One morning I was deep in thought on this subject, reasoning with myself why I was still in unbelief, when these words dropped upon my mind:— 'By grace ye are saved through faith, and that, not of yourselves, it is the gift of God.' This word 'gift' revolved in my mind. A gift, thought I, is not merited, if it were, it would be a debt, and not a gift. I had leaned all along towards the doctrine of merit, and of obtaining grace by good works, but now I saw faith to be an undeserved gift, and that God might bestow it on my vilest neighbours, and leave me in my moral duties without faith. This led me to think that there was some truth in the doctrine of election, and that it was not upon foresight of faith and obedience, but of pure sovereignty, and that faith and obedience were the fruits and effects of election, and not causes thereof. My sentiments began to change from Arminianism to Calvinism.
One evening I was reading in the Bible, and cast my eyes upon these words of our Lord, in John 6.47: "Verily, verily, I say unto you, he that believeth in Me hath everlasting life." I was struck with that passage. It was as if spoken within me. I did immediately believe that Jesus Christ was a suitable, precious and almighty Saviour. I trusted in Him alone for salvation, and therefore in Him I had everlasting life... .I went to bed that night with a joyful heart. I was transported with the love of Christ, and thought how wonderful and astonishing it was that Christ should be my Saviour, and not only mine now, but mine for ever! This was about my nineteenth year, in the bloom of youth and health.

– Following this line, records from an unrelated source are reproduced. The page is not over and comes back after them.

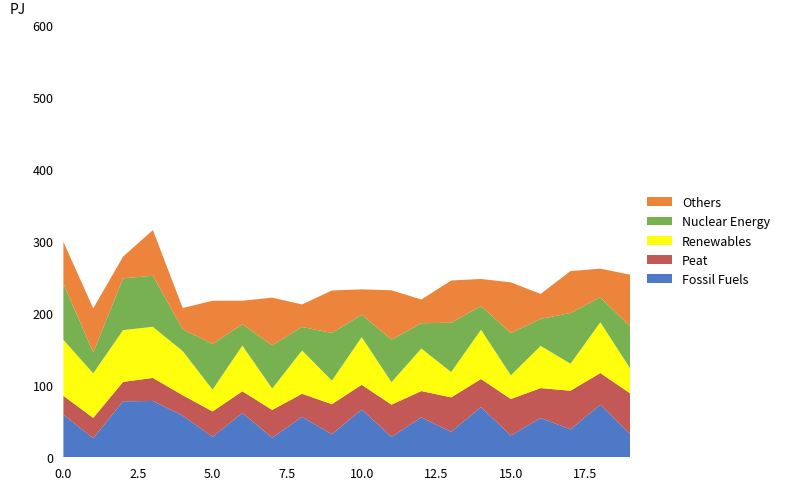

Reading left to right, transcribe all the data shown in this chart.

Fossil Fuels: 0=59.0	1=26.4	2=77.7	3=78.2	4=57.8	5=28.3	6=61.5	7=27.0	8=56.1	9=32.0	10=66.3	11=28.4	12=55.4	13=35.4	14=69.8	15=30.2	16=54.6	17=38.7	18=73.1	19=32.1
Peat: 0=26.4	1=28.3	2=27.0	3=32.0	4=28.4	5=35.4	6=30.2	7=38.7	8=32.1	9=41.8	10=34.3	11=44.8	12=36.6	13=47.8	14=39.0	15=50.8	16=41.5	17=53.7	18=44.0	19=56.6
Renewables: 0=77.7	1=61.8	2=71.9	3=70.9	4=61.3	5=30.2	6=63.4	7=29.7	8=60.1	9=32.7	10=66.2	11=31.2	12=59.0	13=35.2	14=68.5	15=32.9	16=58.6	17=37.5	18=70.4	19=34.7
Nuclear Energy: 0=78.2	1=28.9	2=71.9	3=70.9	4=30.2	5=63.4	6=29.7	7=60.1	8=32.7	9=66.2	10=31.2	11=59.0	12=35.2	13=68.5	14=32.9	15=58.6	16=37.5	17=70.4	18=34.7	19=58.3
Others: 0=57.8	1=61.3	2=30.2	3=63.4	4=29.7	5=60.1	6=32.7	7=66.2	8=31.2	9=59.0	10=35.2	11=68.5	12=32.9	13=58.6	14=37.5	15=70.4	16=34.7	17=58.3	18=39.8	19=71.9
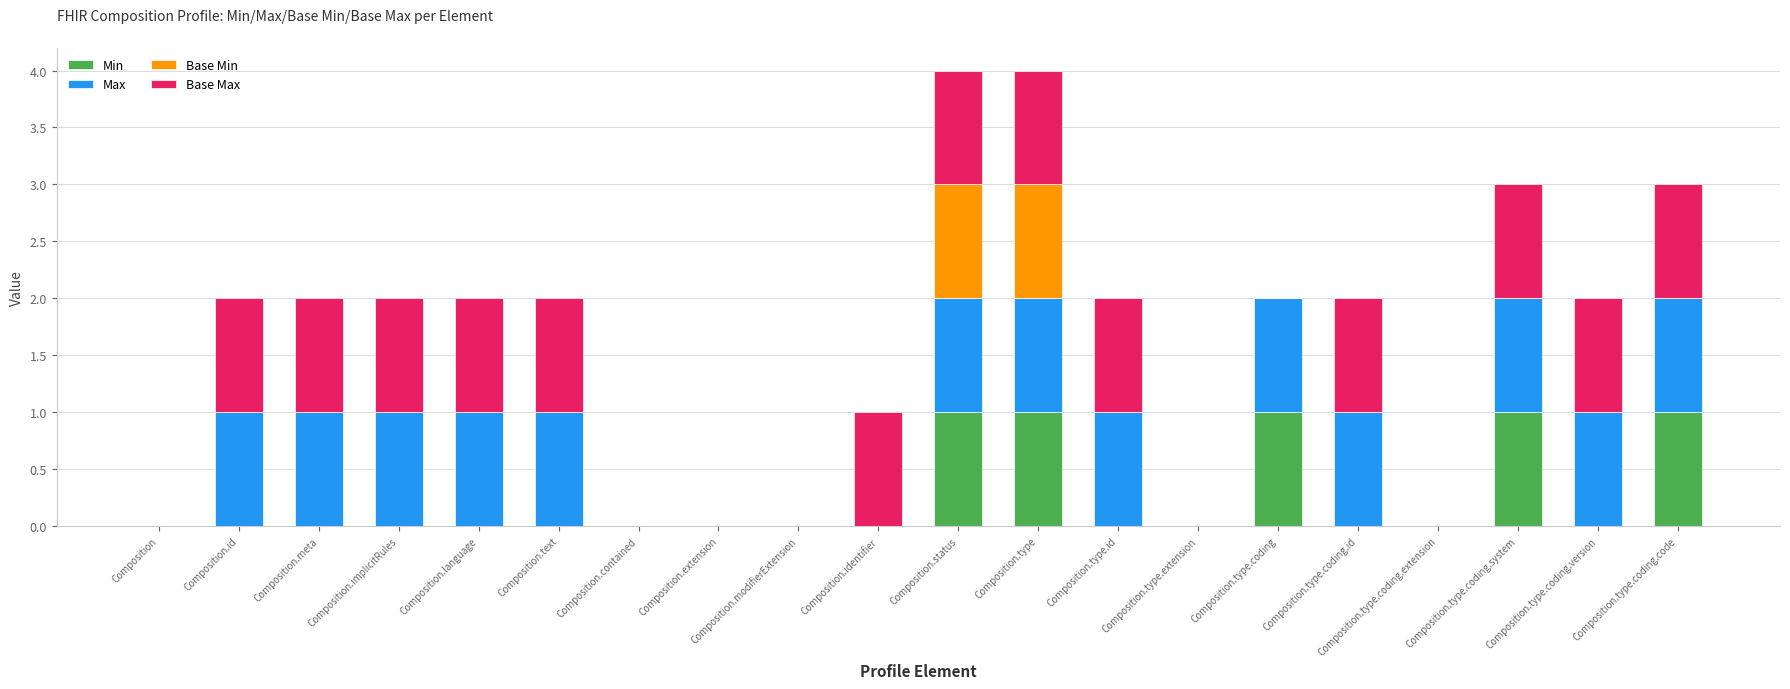

What is the total value across all series at Composition.type.coding.code?

3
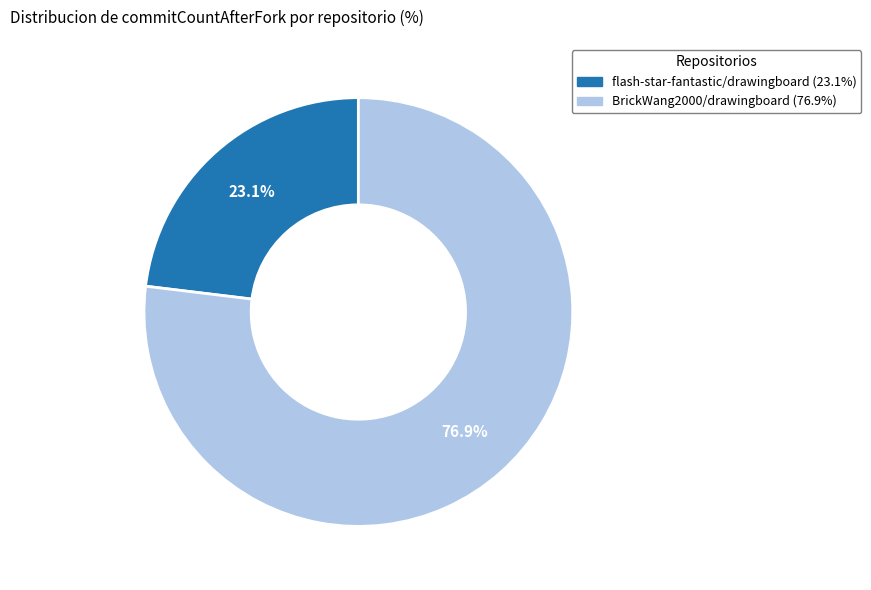

Rank the categories by value from highest to lowest.

BrickWang2000/drawingboard, flash-star-fantastic/drawingboard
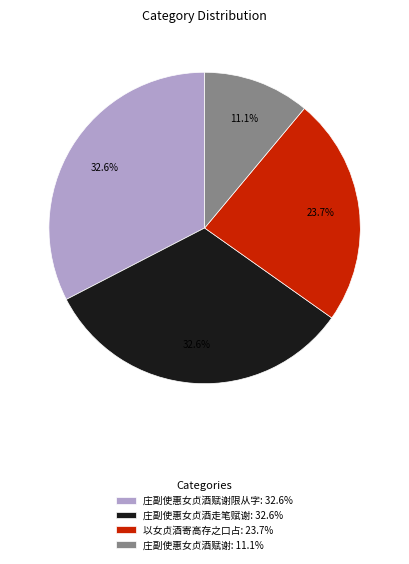

Is there a majority slice in this chart?

No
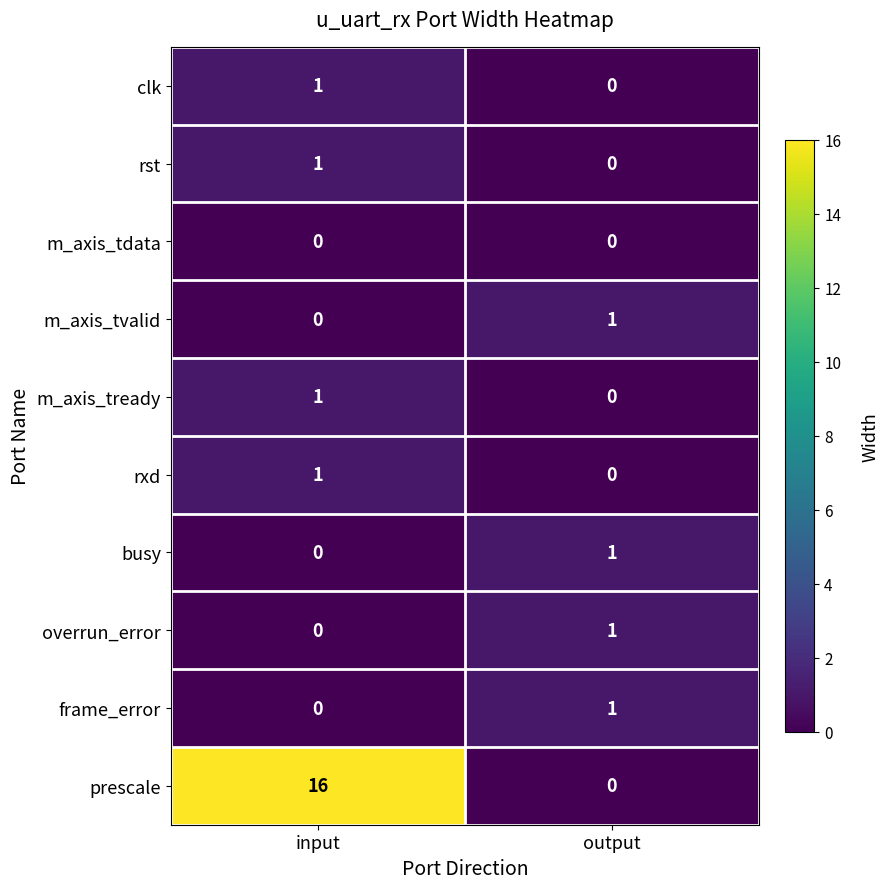

Which series has the largest total across all categories?

prescale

But some time after this I fell into a sore temptation, with which I was exercised for three months together, and which greatly affected my health. It came upon me in the following manner:— One day going to meeting these words dropped upon my mind, 'If ye be without chastisement whereof all are partakers, then ye are bastards and not sons.' These words, I thought, were spoken to me, for I had no chastisement nor affliction either in body or mind! Then surely, thought I, the root of the matter is not in me, and I fear I have not had true repentance... .I cried to God day and night, but He hid Himself, and I was troubled.
One day I was reading in a book called The Marrow of Modern Divinity, a sentence from Luther was quoted which was this:— 'I would run into the arms of Christ if He stood with a drawn sword in His Hand.' This thought came bolting into my mind—so will I too— and those words of Job occurred: 'Though He slay me yet will I trust in Him.' My burden dropped off. My soul was filled with joy and peace through believing in Christ, a venturesome believing, as Mr Belcher calls it....
About this time I had strong desires of preaching Christ to my fellow sinners... .Accordingly I prayed to the Lord to give me grace and talents for this important work, and at times I spoke a few words at our private meetings....
At last I informed a few friends that I would carry on a meeting at my father's house next Lord's Day in the afternoon. More people came than I had expected. However, with much diffidence, I attempted to speak from John 6.40. Before I had finished, my father and mother came from their meeting, much surprised to find me preaching. I was invited to preach again in the evening about a mile distant, and I complied. These words had been impressed on my mind:— 'As every man hath received the gift, even so minister the same one to another, as good stewards of the manifold grace of God' 1 Peter 4.10."